Talking to Fairey, however, was a different story. After the signing, the Rhode Island School of Design graduate expounded upon his preference for Russian Revolution-era motifs and his “agit-prop” themes.
“I'm into the Russian constructivists for a few reasons,” he explained. “Even before I was doing Andre, I was into the propaganda poster. Like the Russian Revolutionaries, images of Lenin and Chairman Mao, then the Red Scare uses and the anti-Vietnam movement... taking the static, two-dimensional thing as indoctrination. As trying to get a clear message and emotion across and provoke a response with this tool. And the only thing I could think of that was even close to that today was advertising.
“But the best part of the history of the propaganda posters were that they were, I think, the best integration of typography and imagery-with a limited palette, so that it can be reproduced cheaply-ever used in history. That can be either sinister or positive, depending on what the cause is. But in the West, it's been stigmatized for so long it's funny. So, me being a style chameleon, I appropriated it.
“But then, later, when I was doing my stickers, some people were reacting to it positively, they thought it was really funny or fun, but then others were getting very paranoid about it,” he laughed. “They thought it was like a cult or a gang or something. And what I noticed was that the people who were really against it tended to be these paranoid conservative types. You know, the people who are most likely to be evil authoritarian types themselves.”

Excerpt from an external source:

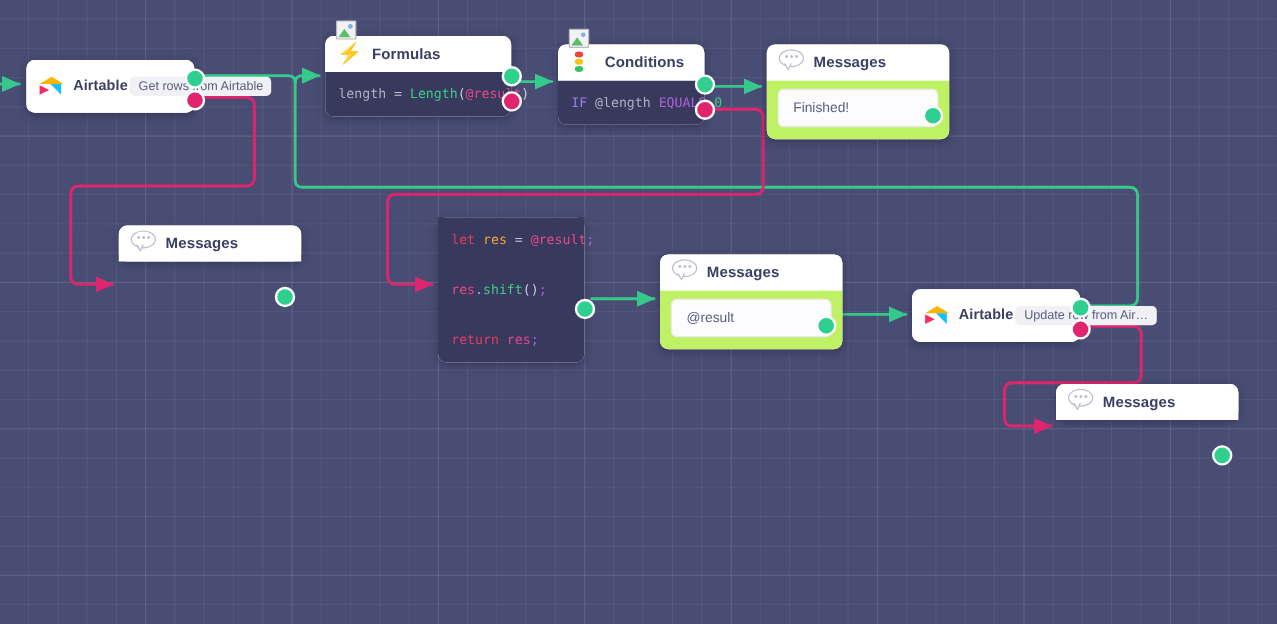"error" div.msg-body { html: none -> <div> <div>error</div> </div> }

People who tended to think that way in the first place?
“Exactly. They were projecting onto me what they wanted. So that just really pushed me towards this scary, pseudo-Communist direction, kind of as a joke about these paranoid conservatives who were frightened by my stuff.”
Ricky Hernandez, 25, came to the signing with his brother, Paul. “I like his art. I respect it,” Hernandez said. “I found out about it out on the street.” Hernandez sported a tattoo on his neck and an oversized Dickies jacket, while his brother looked like a younger version of dreadlocked P.O.D. singer Sonny Sandoval. “But it turns out I worked around the corner from his company in North Park. I do a different kind of art. Blown glass. Check it out,” said Hernandez, producing from his pocket a small glass skull mounted on cork.
DuckyWaddles owner Tim Waddle said he'd been eagerly awaiting Fairey's book signing; he was one of the first to exhibit and sell the artist's work in San Diego. Waddle said he featured Fairey's art for the same reason he sells anything in his store: it's cutting-edge and he likes it.
“I liked Shepard's stuff because it made people think,” said the tall and tanned, 62-year-old Waddle, who sported a fatigue-green Fairey design on his t-shirt. “It's edgy, it's in your face, a little dangerous... I think it's OK for art to make people a little uncomfortable.
“We've known about this book for over a year,” he said. “But the publisher kept pushing back the date. He was here in San Diego for about for or five years... before moving to L.A., which I think is probably better for him, but it's San Diego's loss.”